» **Your task**
Every line containing "которые" should be copied out. Go through the entries and find them.

(Stored entries)
..........

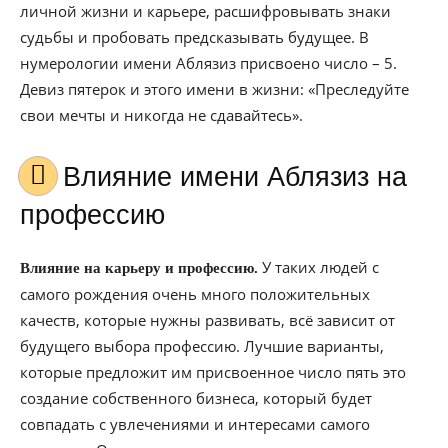
личной жизни и карьере, расшифровывать знаки
судьбы и пробовать предсказывать будущее. В
нумерологии имени Аблязиз присвоено число – 5.
Девиз пятерок и этого имени в жизни: «Преследуйте
свои мечты и никогда не сдавайтесь».
Влияние имени Аблязиз на
профессию
У таких людей с
Влияние на карьеру и профессию.
самого рождения очень много положительных
качеств, которые нужны развивать, всё зависит от
будущего выбора профессию. Лучшие варианты,
которые предложит им присвоенное число пять это
создание собственного бизнеса, который будет
совпадать с увлечениями и интересами самого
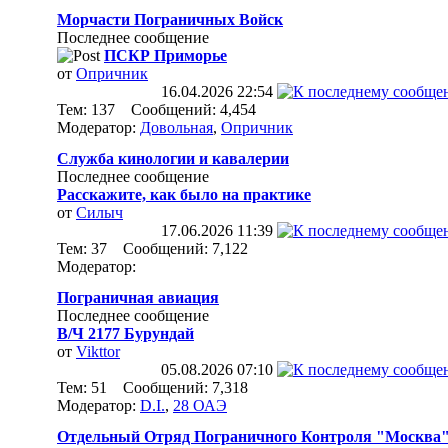
Морчасти Пограничных Войск
Последнее сообщение
ПСКР Приморье
от
Опричник
16.04.2026
22:54
Тем: 137 Сообщений: 4,454
Модератор:
Довольная
,
Опричник
Служба кинологии и кавалерии
Последнее сообщение
Расскажите, как было на практике
от
Силыч
17.06.2026
11:39
Тем: 37 Сообщений: 7,122
Модератор:
Пограничная авиация
Последнее сообщение
В/Ч 2177 Бурундай
от
Vikttor
05.08.2026
07:10
Тем: 51 Сообщений: 7,318
Модератор:
D.I.
,
28 ОАЭ
Отдельный Отряд Пограничного Контроля "Москва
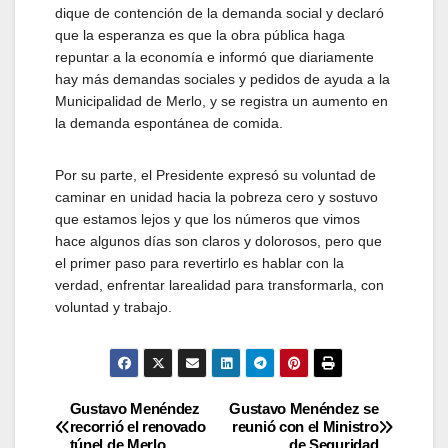
dique de contención de la demanda social y declaró
que la esperanza es que la obra pública haga
repuntar a la economía e informó que diariamente
hay más demandas sociales y pedidos de ayuda a la
Municipalidad de Merlo, y se registra un aumento en
la demanda espontánea de comida.
Por su parte, el Presidente expresó su voluntad de
caminar en unidad hacia la pobreza cero y sostuvo
que estamos lejos y que los números que vimos
hace algunos días son claros y dolorosos, pero que
el primer paso para revertirlo es hablar con la
verdad, enfrentar larealidad para transformarla, con
voluntad y trabajo.
Navegación
Gustavo Menéndez
Gustavo Menéndez se
recorrió el renovado
reunió con el Ministro
túnel de Merlo
de Seguridad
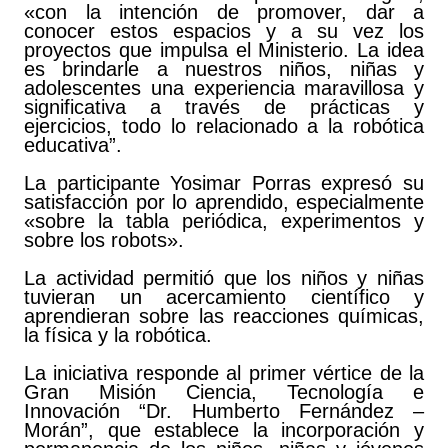
«con la intención de promover, dar a
conocer estos espacios y a su vez los
proyectos que impulsa el Ministerio. La idea
es brindarle a nuestros niños, niñas y
adolescentes una experiencia maravillosa y
significativa a través de prácticas y
ejercicios, todo lo relacionado a la robótica
educativa”.
La participante Yosimar Porras expresó su
satisfacción por lo aprendido, especialmente
«sobre la tabla periódica, experimentos y
sobre los robots».
La actividad permitió que los niños y niñas
tuvieran un acercamiento científico y
aprendieran sobre las reacciones químicas,
la física y la robótica.
La iniciativa responde al primer vértice de la
Gran Misión Ciencia, Tecnología e
Innovación “Dr. Humberto Fernández –
Morán”, que establece la incorporación y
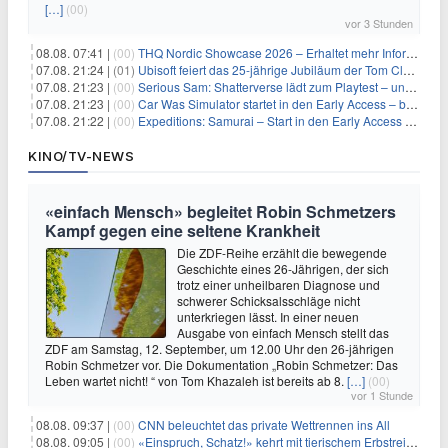
[…]
(00)
vor 3 Stunden
08.08. 07:41 |
(00)
THQ Nordic Showcase 2026 – Erhaltet mehr Informationen
07.08. 21:24 |
(01)
Ubisoft feiert das 25-jährige Jubiläum der Tom Clancy’s Ghost Recon-Reihe
07.08. 21:23 |
(00)
Serious Sam: Shatterverse lädt zum Playtest – und erscheint schon bald!
07.08. 21:23 |
(00)
Car Was Simulator startet in den Early Access – bald gehts los!
07.08. 21:22 |
(00)
Expeditions: Samurai – Start in den Early Access ab heute im feudalen Japan
KINO/TV-NEWS
«einfach Mensch» begleitet Robin Schmetzers
Kampf gegen eine seltene Krankheit
Die ZDF-Reihe erzählt die bewegende
Geschichte eines 26-Jährigen, der sich
trotz einer unheilbaren Diagnose und
schwerer Schicksalsschläge nicht
unterkriegen lässt. In einer neuen
Ausgabe von einfach Mensch stellt das
ZDF am Samstag, 12. September, um 12.00 Uhr den 26-jährigen
Robin Schmetzer vor. Die Dokumentation „Robin Schmetzer: Das
Leben wartet nicht! “ von Tom Khazaleh ist bereits ab 8.
[…]
(00)
vor 1 Stunde
08.08. 09:37 |
(00)
CNN beleuchtet das private Wettrennen ins All
08.08. 09:05 |
(00)
«Einspruch, Schatz!» kehrt mit tierischem Erbstreit zurück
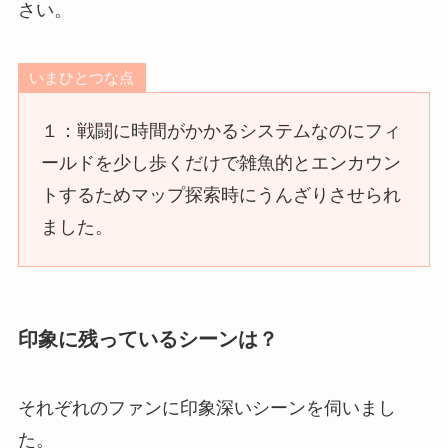
さい。
いまひとつな点
１：戦闘に時間がかかるシステムなのにフィ
ールドを少し歩くだけで雑魚的とエンカウン
トするためマップ探索時にうんざりさせられ
ました。
印象に残っているシーンは？
それぞれのファンに印象深いシーンを伺いまし
た。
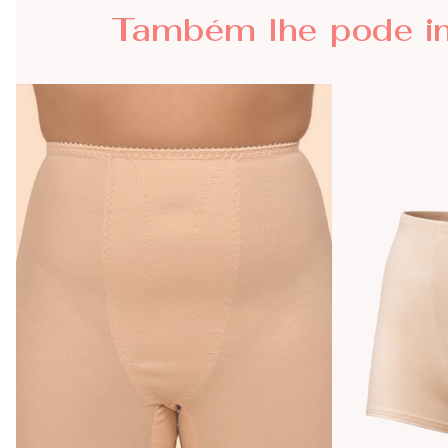
Também lhe
pode i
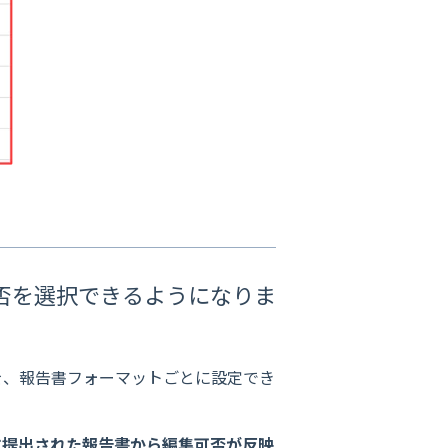
否を選択できるようになりま
を、報告書フォーマットごとに設定でき
に提出された報告書から編集可否が反映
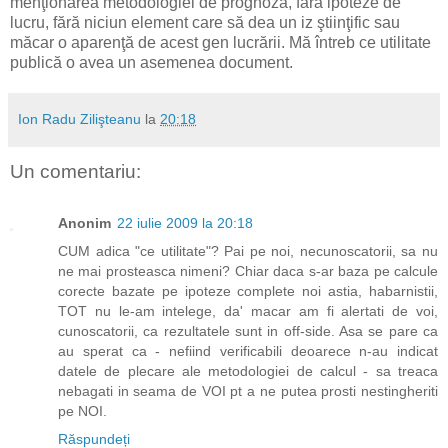
menţionarea metodologiei de prognoză, fără ipoteze de
lucru, fără niciun element care să dea un iz ştiinţific sau
măcar o aparenţă de acest gen lucrării. Mă întreb ce utilitate
publică o avea un asemenea document.
Ion Radu Zilişteanu
la
20:18
Un comentariu:
Anonim
22 iulie 2009 la 20:18
CUM adica "ce utilitate"? Pai pe noi, necunoscatorii, sa nu
ne mai prosteasca nimeni? Chiar daca s-ar baza pe calcule
corecte bazate pe ipoteze complete noi astia, habarnistii,
TOT nu le-am intelege, da' macar am fi alertati de voi,
cunoscatorii, ca rezultatele sunt in off-side. Asa se pare ca
au sperat ca - nefiind verificabili deoarece n-au indicat
datele de plecare ale metodologiei de calcul - sa treaca
nebagati in seama de VOI pt a ne putea prosti nestingheriti
pe NOI.
Răspundeți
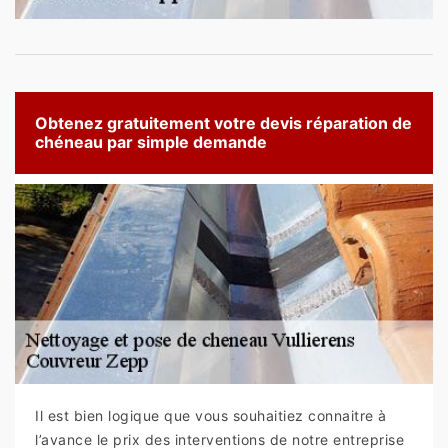
Obtenez gratuitement votre devis réparation de
chéneau par simple demande
Il est bien logique que vous souhaitiez connaitre à
l’avance le prix des interventions de notre entreprise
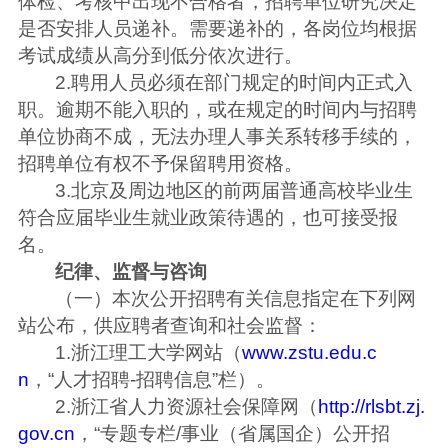
体检、考核中出现不合格者，招聘单位研究决定
是否安排人员递补。需要递补的，各岗位均根据
考试成绩从高分到低分依次进行。
2.聘用人员必须在部门规定的时间内正式入
职。逾期不能入职的，或在规定的时间内与招聘
单位协商不成，无法办理人事关系转移手续的，
招聘单位有权不予保留聘用资格。
3.北京及周边地区的前两届普通高校毕业生
符合应届毕业生就业政策待遇的，也可接受报
名。
纪律、监督与咨询
（一）本次公开招聘有关信息指定在下列网
站公布，供应聘者查询和社会监督：
1.浙江理工大学网站（
www.zstu.edu.c
n
，“人才招聘-招聘信息”栏）。
2.浙江省人力资源社会保障网（
http://rlsbt.zj.
gov.cn
，“专题专栏/事业（省属国企）公开招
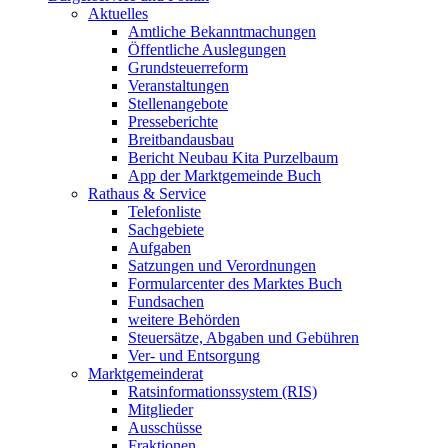
Aktuelles
Amtliche Bekanntmachungen
Öffentliche Auslegungen
Grundsteuerreform
Veranstaltungen
Stellenangebote
Presseberichte
Breitbandausbau
Bericht Neubau Kita Purzelbaum
App der Marktgemeinde Buch
Rathaus & Service
Telefonliste
Sachgebiete
Aufgaben
Satzungen und Verordnungen
Formularcenter des Marktes Buch
Fundsachen
weitere Behörden
Steuersätze, Abgaben und Gebühren
Ver- und Entsorgung
Marktgemeinderat
Ratsinformationssystem (RIS)
Mitglieder
Ausschüsse
Fraktionen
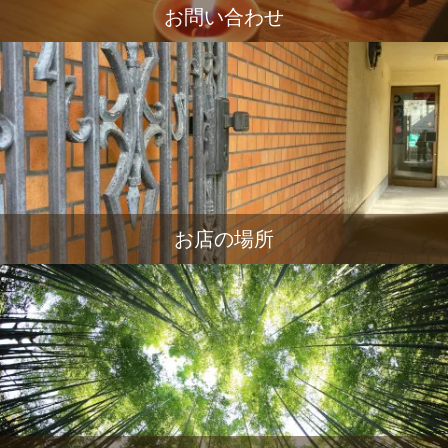
お問い合わせ
お店の場所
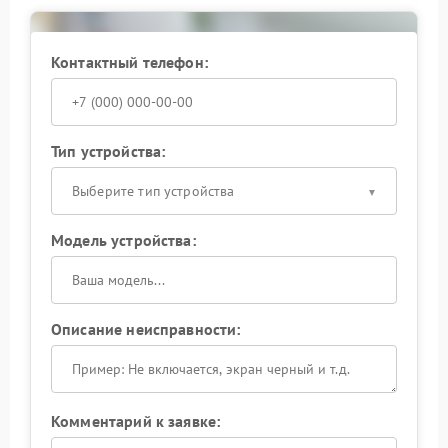
затрат и сохранить стабильность работы устройства.
Обращаясь в сервисный центр Infinix, владелец
получает официальные рекомендации, прозрачные
Контактный телефон:
условия и гарантию на выполненные работы.
Тип устройства:
Выберите тип устройства
Модель устройства:
Описание неисправности:
Комментарий к заявке:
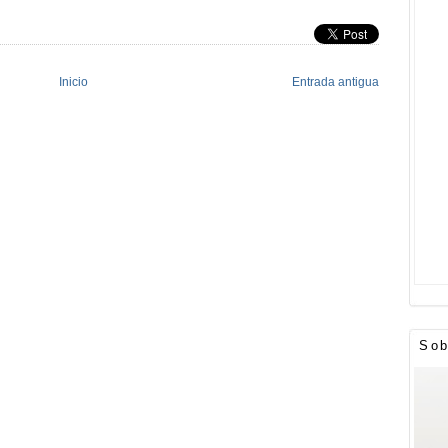
Inicio
Entrada antigua
Sob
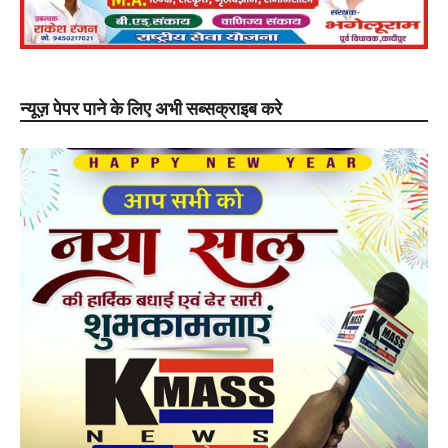
न्यूज़ पेपर पाने के लिए अभी सब्सक्राइब करे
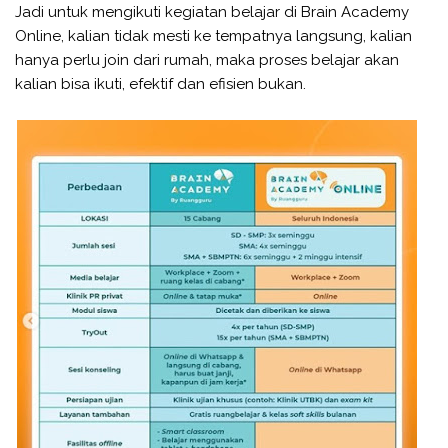
Jadi untuk mengikuti kegiatan belajar di Brain Academy
Online, kalian tidak mesti ke tempatnya langsung, kalian
hanya perlu join dari rumah, maka proses belajar akan
kalian bisa ikuti, efektif dan efisien bukan.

..........

» **The completed task**
качеств, которые нужны развивать, всё зависит от
которые предложит им присвоенное число пять это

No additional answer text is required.